++++ EXERCISE MATERIALS ++++

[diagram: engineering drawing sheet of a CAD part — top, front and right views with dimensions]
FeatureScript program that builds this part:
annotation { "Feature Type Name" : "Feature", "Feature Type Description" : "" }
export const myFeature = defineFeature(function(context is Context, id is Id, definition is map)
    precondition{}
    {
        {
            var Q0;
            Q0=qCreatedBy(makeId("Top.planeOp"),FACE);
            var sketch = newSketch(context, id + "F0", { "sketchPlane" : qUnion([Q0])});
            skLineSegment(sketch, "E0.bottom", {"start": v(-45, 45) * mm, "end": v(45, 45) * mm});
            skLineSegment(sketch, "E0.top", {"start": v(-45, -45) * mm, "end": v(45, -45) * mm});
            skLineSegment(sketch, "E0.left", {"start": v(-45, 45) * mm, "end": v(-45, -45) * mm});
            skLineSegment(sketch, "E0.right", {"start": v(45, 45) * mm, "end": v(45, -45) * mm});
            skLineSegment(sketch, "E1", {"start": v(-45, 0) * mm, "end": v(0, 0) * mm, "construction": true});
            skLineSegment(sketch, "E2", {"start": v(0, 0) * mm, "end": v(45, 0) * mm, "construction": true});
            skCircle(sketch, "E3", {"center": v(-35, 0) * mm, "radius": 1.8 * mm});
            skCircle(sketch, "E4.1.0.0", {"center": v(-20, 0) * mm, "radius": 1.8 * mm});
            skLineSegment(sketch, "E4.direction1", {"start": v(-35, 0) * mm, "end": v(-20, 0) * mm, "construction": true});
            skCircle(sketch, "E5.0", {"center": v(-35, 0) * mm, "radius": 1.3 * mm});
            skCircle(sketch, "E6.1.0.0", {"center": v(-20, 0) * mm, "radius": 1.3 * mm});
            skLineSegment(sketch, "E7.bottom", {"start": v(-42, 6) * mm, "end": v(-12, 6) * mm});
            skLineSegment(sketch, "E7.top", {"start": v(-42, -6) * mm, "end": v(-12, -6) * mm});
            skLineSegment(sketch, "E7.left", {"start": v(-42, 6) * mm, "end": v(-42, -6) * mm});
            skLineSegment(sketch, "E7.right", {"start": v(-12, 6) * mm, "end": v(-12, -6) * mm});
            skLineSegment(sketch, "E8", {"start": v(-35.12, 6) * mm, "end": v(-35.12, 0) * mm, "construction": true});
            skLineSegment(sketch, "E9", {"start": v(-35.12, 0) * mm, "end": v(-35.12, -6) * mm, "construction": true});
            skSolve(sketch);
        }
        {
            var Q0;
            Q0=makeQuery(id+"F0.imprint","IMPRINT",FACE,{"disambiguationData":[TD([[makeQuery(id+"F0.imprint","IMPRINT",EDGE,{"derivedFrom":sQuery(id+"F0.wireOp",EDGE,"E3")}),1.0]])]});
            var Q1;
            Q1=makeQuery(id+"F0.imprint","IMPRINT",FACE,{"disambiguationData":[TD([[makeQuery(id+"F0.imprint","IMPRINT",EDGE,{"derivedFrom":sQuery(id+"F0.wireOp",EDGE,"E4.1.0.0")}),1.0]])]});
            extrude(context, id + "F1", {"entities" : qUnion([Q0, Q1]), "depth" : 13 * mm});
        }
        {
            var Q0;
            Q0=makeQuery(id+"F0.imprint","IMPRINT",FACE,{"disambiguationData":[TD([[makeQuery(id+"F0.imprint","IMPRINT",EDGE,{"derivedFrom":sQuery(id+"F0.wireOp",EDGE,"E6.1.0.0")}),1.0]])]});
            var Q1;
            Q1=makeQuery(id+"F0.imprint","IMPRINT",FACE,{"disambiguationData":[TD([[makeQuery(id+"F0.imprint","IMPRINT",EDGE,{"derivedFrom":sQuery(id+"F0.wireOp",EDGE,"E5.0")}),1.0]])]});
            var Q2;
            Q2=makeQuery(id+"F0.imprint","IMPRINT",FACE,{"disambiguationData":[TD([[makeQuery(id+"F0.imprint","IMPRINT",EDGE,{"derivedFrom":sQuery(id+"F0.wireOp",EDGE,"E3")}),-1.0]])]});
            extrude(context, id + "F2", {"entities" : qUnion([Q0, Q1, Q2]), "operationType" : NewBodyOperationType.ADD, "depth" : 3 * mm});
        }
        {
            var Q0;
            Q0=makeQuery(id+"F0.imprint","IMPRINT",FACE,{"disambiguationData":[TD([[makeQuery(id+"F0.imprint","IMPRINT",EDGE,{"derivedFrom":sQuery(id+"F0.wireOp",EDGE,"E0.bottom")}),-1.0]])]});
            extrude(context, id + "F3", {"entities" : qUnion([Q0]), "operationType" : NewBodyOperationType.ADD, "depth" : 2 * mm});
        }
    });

++++

§ TASK DIRECTIONS
Pull out every line of the records that contains the string "construction". Matching is case-sensitive.

§ ANSWER IN FULL
            skLineSegment(sketch, "E1", {"start": v(-45, 0) * mm, "end": v(0, 0) * mm, "construction": true});
            skLineSegment(sketch, "E2", {"start": v(0, 0) * mm, "end": v(45, 0) * mm, "construction": true});
            skLineSegment(sketch, "E4.direction1", {"start": v(-35, 0) * mm, "end": v(-20, 0) * mm, "construction": true});
            skLineSegment(sketch, "E8", {"start": v(-35.12, 6) * mm, "end": v(-35.12, 0) * mm, "construction": true});
            skLineSegment(sketch, "E9", {"start": v(-35.12, 0) * mm, "end": v(-35.12, -6) * mm, "construction": true});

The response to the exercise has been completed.